THE TASK: Each record must be retyped word for word.

Segment Start: PROVIDED DATA

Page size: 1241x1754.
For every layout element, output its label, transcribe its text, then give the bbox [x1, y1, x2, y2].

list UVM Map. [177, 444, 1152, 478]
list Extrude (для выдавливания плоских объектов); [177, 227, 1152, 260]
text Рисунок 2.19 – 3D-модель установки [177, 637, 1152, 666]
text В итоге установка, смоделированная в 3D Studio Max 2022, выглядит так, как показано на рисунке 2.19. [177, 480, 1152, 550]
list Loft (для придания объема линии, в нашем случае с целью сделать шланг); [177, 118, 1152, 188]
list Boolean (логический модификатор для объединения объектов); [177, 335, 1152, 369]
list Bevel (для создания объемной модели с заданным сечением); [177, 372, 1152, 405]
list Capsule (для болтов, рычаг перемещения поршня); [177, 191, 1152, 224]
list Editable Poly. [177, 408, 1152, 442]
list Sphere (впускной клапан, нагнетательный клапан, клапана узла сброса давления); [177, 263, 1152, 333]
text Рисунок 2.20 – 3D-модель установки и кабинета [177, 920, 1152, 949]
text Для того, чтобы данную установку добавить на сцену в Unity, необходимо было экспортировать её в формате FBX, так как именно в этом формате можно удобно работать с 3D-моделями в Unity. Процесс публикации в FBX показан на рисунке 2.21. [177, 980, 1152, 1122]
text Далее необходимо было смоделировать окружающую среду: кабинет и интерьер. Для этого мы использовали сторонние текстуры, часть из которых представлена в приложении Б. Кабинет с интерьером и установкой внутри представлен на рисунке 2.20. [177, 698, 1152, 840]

Segment End: PROVIDED DATA

YOUR RESPONSE:
Page size: 1241x1754.
For every layout element, output its label, transcribe its text, then give the bbox [x1, y1, x2, y2].

list UVM Map. [177, 444, 1152, 478]
list Extrude (для выдавливания плоских объектов); [177, 227, 1152, 260]
text Рисунок 2.19 – 3D-модель установки [177, 637, 1152, 666]
text В итоге установка, смоделированная в 3D Studio Max 2022, выглядит так, как показано на рисунке 2.19. [177, 480, 1152, 550]
list Loft (для придания объема линии, в нашем случае с целью сделать шланг); [177, 118, 1152, 188]
list Boolean (логический модификатор для объединения объектов); [177, 335, 1152, 369]
list Bevel (для создания объемной модели с заданным сечением); [177, 372, 1152, 405]
list Capsule (для болтов, рычаг перемещения поршня); [177, 191, 1152, 224]
list Editable Poly. [177, 408, 1152, 442]
list Sphere (впускной клапан, нагнетательный клапан, клапана узла сброса давления); [177, 263, 1152, 333]
text Рисунок 2.20 – 3D-модель установки и кабинета [177, 920, 1152, 949]
text Для того, чтобы данную установку добавить на сцену в Unity, необходимо было экспортировать её в формате FBX, так как именно в этом формате можно удобно работать с 3D-моделями в Unity. Процесс публикации в FBX показан на рисунке 2.21. [177, 980, 1152, 1122]
text Далее необходимо было смоделировать окружающую среду: кабинет и интерьер. Для этого мы использовали сторонние текстуры, часть из которых представлена в приложении Б. Кабинет с интерьером и установкой внутри представлен на рисунке 2.20. [177, 698, 1152, 840]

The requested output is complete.